Preguntas de estudio:
1. Según el texto sobre la polarización en Chile, ¿qué se busca al cambiar las reglas del juego?
2. Reescribe de forma más breve el párrafo del texto sobre la polarización en Chile que comienza con «La gobernabilidad no es producto», conservando sus ideas principales.

Texto de lectura:

El futuro de Chile requiere enfrentar la polarización, señala en su columna de hoy, para Está Pasando, el sociólogo, Víctor Maldonado R.
«Una forma de enfrentar la polarización consiste en cambiar las reglas del juego.
Lo que se busca es reducir el número de partidos pequeños para disminuir la dificultad de llegar a acuerdos.
Otra forma de buscar lo mismo es cambiar el comportamiento de las coaliciones mayores, acostumbradas a quedar a merced de agrupaciones muy pequeñas por su capacidad de desequilibrar la balanza.
Probablemente, lo que se necesita es una combinación de ambas soluciones básicas.
Importa constatar que es la intransigencia en la relación entre las agrupaciones principales lo que entrega una inusual influencia a grupos mínimos que debieran tener una mínima incidencia.
La tendencia a la fragmentación no necesita que se la incentive facilitando que muchos grupos con micro presencia y nano-representación lleguen al Congreso.
Los mismos que causaron este mal tienen que repararlo.
Es el egoísmo extremo lo que nos está poniendo en dificultades. Mientras todos quieran sacar provecho del sistema democrático, representando en exclusiva intereses particulares, sin aportar al bien común, seguiremos como hasta hoy.
La gobernabilidad no es producto de la magia, de la inercia o de la exclusiva responsabilidad de lo que hagan los demás. Cada uno debe hacer un aporte y autolimitar sus reivindicaciones en búsqueda de acuerdos más amplios.
No vamos a tener mayor gobernabilidad si lo que buscamos es que todos cambien, excepto nosotros mismos. La élite política que tenemos es mediocre porque carece del concepto de comunidad nacional. Representar al conjunto, incluyendo a quiénes no votan por ellos, no está en sus cálculos.

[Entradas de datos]
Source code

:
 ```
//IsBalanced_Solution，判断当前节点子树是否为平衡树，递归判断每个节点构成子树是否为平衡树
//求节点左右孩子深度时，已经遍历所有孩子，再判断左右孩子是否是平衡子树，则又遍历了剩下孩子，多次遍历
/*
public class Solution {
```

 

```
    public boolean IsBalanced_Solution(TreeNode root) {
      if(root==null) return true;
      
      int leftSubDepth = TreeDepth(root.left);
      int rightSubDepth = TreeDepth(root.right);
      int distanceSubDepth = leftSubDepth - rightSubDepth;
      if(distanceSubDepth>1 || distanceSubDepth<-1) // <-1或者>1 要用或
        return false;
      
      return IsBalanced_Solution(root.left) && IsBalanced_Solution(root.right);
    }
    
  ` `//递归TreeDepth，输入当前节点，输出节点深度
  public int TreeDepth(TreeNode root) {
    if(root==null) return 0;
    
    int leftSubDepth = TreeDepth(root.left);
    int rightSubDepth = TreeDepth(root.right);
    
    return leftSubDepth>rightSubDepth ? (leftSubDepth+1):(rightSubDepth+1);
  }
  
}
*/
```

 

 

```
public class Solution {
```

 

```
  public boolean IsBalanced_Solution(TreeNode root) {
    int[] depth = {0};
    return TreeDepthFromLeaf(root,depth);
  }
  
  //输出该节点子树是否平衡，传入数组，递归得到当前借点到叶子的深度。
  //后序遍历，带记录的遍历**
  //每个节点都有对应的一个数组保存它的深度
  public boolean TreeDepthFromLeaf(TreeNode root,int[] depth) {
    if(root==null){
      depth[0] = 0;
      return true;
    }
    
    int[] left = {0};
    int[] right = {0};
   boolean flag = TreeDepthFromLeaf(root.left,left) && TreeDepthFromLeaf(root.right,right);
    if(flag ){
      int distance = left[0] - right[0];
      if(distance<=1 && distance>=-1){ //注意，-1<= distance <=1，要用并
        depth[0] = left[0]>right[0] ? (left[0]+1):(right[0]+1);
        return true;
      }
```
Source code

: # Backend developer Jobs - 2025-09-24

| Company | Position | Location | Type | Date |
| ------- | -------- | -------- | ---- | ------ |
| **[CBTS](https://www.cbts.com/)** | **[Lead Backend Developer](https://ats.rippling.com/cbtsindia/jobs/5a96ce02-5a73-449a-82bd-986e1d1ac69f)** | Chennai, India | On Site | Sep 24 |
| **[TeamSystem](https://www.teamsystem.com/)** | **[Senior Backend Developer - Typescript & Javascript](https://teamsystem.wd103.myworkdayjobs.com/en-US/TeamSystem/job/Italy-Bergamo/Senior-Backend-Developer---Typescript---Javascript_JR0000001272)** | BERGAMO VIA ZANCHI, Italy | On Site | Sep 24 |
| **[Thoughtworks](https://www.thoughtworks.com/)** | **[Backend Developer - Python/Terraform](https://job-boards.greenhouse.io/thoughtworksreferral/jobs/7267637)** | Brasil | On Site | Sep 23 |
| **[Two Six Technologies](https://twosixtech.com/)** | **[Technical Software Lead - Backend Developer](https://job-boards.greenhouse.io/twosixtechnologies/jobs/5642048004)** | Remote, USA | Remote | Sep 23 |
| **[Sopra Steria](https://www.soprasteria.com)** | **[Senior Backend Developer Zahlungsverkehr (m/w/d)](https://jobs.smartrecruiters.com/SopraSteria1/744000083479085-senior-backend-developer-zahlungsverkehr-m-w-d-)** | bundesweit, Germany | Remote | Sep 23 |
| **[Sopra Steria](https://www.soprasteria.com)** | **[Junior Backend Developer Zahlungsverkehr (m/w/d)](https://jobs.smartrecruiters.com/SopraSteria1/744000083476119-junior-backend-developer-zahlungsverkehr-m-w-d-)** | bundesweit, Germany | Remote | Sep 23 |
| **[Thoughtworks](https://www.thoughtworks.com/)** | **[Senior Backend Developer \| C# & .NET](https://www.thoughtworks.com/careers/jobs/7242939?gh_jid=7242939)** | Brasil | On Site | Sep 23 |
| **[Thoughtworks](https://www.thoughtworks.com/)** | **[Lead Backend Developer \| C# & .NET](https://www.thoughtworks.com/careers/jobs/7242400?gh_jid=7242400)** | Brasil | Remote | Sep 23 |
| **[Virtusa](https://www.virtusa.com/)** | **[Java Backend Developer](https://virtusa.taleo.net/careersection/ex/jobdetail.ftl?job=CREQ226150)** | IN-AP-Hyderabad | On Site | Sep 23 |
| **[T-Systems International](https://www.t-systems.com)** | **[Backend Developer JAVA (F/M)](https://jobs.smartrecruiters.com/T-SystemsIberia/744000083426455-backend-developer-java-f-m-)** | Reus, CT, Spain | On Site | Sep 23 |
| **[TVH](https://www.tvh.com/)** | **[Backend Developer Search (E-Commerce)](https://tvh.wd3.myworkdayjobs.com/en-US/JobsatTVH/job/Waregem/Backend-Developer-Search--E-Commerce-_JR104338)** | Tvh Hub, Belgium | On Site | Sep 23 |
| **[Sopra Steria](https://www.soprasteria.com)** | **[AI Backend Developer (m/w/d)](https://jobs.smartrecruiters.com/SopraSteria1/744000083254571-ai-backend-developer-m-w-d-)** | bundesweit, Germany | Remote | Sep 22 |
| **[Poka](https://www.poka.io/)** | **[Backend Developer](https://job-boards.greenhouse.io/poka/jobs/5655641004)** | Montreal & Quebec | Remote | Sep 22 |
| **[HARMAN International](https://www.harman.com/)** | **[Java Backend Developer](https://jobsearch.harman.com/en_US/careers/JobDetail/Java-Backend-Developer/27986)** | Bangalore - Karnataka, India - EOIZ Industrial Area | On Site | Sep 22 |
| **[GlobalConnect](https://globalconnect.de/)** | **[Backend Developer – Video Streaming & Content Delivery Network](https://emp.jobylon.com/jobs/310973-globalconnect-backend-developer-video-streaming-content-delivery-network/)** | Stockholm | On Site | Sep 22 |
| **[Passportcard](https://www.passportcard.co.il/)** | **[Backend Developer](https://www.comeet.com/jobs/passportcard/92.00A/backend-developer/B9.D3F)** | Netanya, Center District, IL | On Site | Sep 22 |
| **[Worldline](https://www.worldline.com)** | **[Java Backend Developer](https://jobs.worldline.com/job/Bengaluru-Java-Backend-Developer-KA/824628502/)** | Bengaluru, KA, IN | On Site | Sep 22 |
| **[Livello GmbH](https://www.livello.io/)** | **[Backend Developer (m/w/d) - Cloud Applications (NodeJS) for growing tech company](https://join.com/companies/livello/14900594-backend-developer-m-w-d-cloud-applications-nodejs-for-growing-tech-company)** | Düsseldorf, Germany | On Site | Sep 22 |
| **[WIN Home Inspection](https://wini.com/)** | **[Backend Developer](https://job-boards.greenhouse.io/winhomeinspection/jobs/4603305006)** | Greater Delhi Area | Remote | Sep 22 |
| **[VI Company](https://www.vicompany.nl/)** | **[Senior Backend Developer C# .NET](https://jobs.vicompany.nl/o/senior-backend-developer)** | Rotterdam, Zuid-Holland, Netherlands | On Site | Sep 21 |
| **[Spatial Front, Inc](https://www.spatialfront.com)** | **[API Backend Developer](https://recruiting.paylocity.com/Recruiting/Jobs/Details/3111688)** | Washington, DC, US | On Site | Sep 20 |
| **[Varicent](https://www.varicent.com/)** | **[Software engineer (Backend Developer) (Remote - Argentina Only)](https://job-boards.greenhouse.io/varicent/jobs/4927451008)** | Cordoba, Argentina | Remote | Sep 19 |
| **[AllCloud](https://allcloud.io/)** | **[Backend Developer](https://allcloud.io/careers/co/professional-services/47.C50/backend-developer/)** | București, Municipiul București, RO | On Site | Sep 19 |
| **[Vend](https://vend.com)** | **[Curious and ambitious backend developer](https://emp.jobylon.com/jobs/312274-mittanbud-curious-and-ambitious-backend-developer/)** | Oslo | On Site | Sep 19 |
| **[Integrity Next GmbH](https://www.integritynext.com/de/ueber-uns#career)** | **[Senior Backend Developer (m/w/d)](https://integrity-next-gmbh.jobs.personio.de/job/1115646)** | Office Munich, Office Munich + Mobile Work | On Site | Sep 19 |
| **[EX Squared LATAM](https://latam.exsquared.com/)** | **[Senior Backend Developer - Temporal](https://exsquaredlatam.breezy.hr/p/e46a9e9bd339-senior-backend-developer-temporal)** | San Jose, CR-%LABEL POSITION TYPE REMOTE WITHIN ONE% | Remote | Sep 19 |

Respuestas:
1. Se busca reducir el número de partidos pequeños para disminuir la dificultad de llegar a acuerdos.

2. La gobernabilidad no surge de la magia, de la inercia ni solo de lo que hagan los demás: cada uno debe aportar y limitar sus reivindicaciones para lograr acuerdos más amplios.